**SUPPLIED ENTRIES**

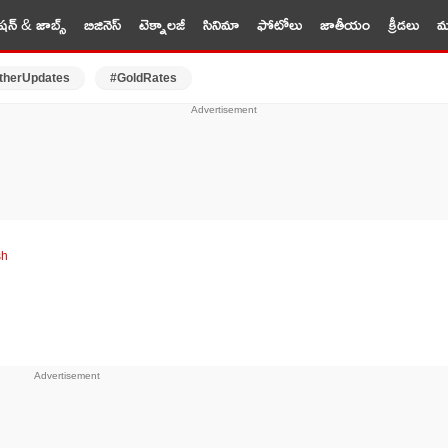
షన్ & జాబ్స్
బిజినెస్
టెక్నాలజీ
సినిమా
ఫోటోలు
జాతీయం
క్రీడలు
మర
therUpdates
#GoldRates
sh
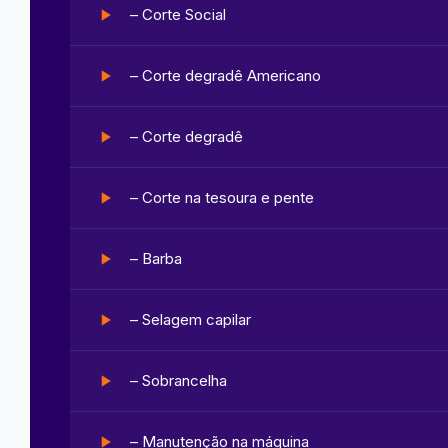
– Corte Social
– Corte degradê Americano
– Corte degradê
– Corte na tesoura e pente
– Barba
– Selagem capilar
– Sobrancelha
– Manutenção na máquina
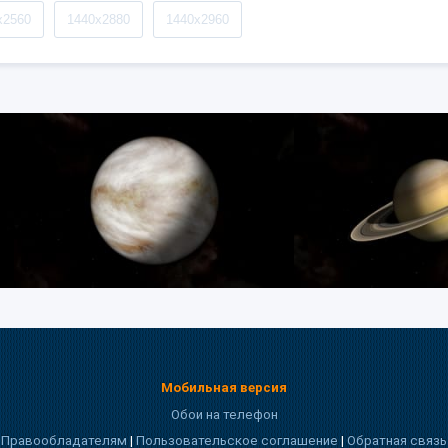
x2560
1440x2880
1440x2960
Мобильная версия
Обои на телефон
Правообладателям
|
Пользовательское соглашение
|
Обратная связь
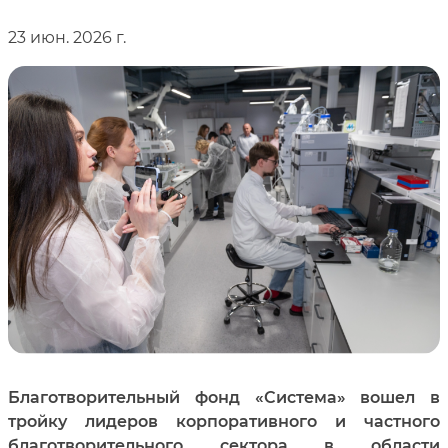
23 июн. 2026 г.
Благотворительный фонд «Система» вошел в
тройку лидеров корпоративного и частного
благотворительного сектора в области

**WHAT IS EXPECTED**
Each entry above must be repeated word for word, minus its images.

**RESPONSE BOX**
షన్ & జాబ్స్
బిజినెస్
టెక్నాలజీ
సినిమా
ఫోటోలు
జాతీయం
క్రీడలు
మర
therUpdates
#GoldRates
sh
– Corte Social
– Corte degradê Americano
– Corte degradê
– Corte na tesoura e pente
– Barba
– Selagem capilar
– Sobrancelha
– Manutenção na máquina
x2560
1440x2880
1440x2960
Мобильная версия
Обои на телефон
Правообладателям
|
Пользовательское соглашение
|
Обратная связь
23 июн. 2026 г.
Благотворительный фонд «Система» вошел в
тройку лидеров корпоративного и частного
благотворительного сектора в области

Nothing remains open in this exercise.